● EXERCISE INSTRUCTIONS: Recast as a numbered list the portion of the records below that opens with the line containing "What is the" and closes with the line containing "Combined, what portion", both of these lines included. Omit blank lines and leave the pictures out of the answer.

● GIVEN DATA:
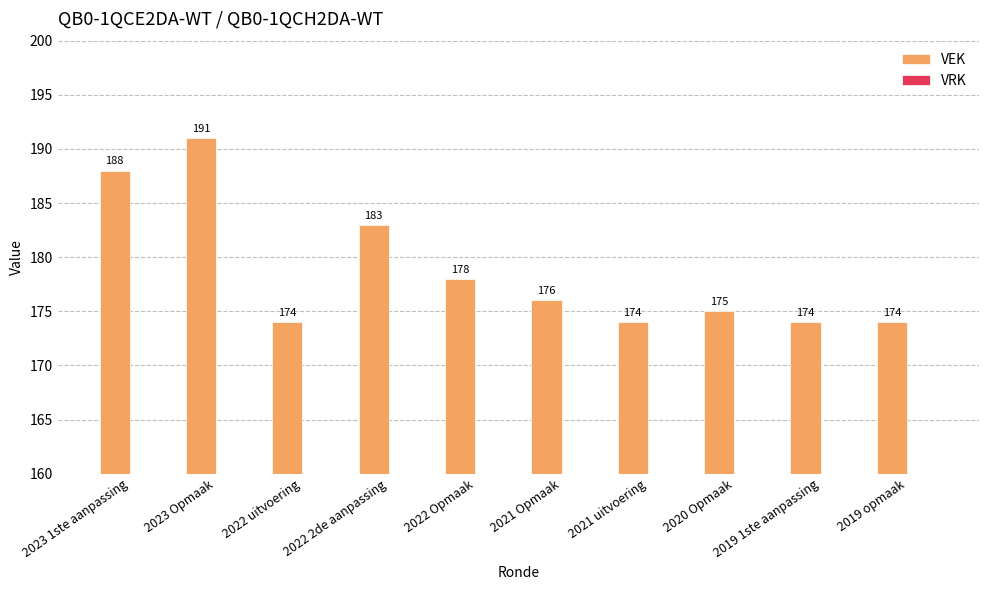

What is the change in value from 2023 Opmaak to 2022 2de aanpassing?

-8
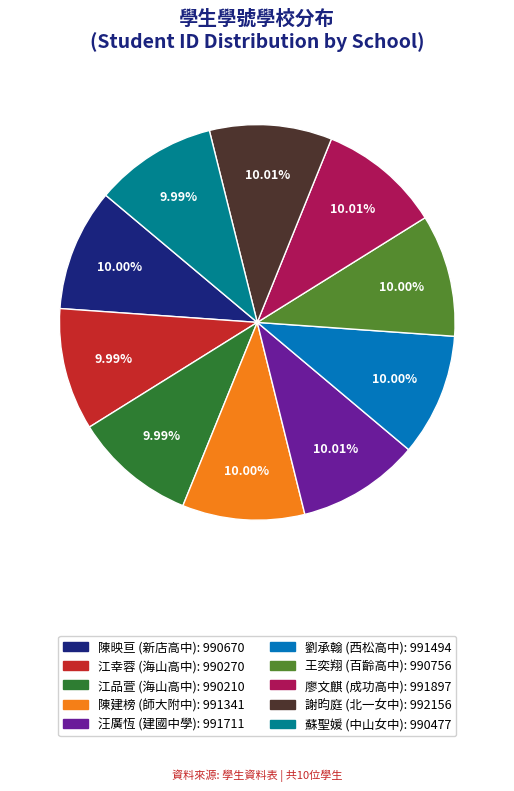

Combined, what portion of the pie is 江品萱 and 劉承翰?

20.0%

* * *

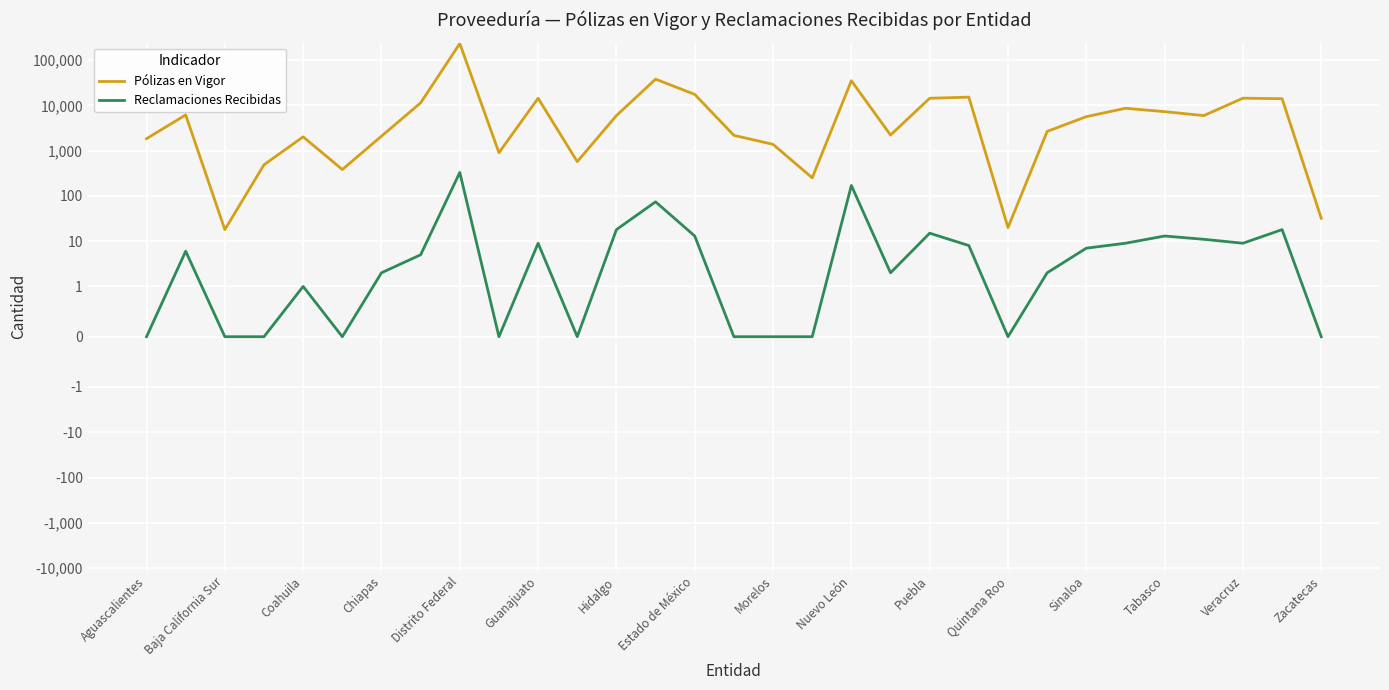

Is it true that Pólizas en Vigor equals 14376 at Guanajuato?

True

● RESPONSE BELOW:
1. What is the change in value from 2023 Opmaak to 2022 2de aanpassing?
2. -8
3. Combined, what portion of the pie is 江品萱 and 劉承翰?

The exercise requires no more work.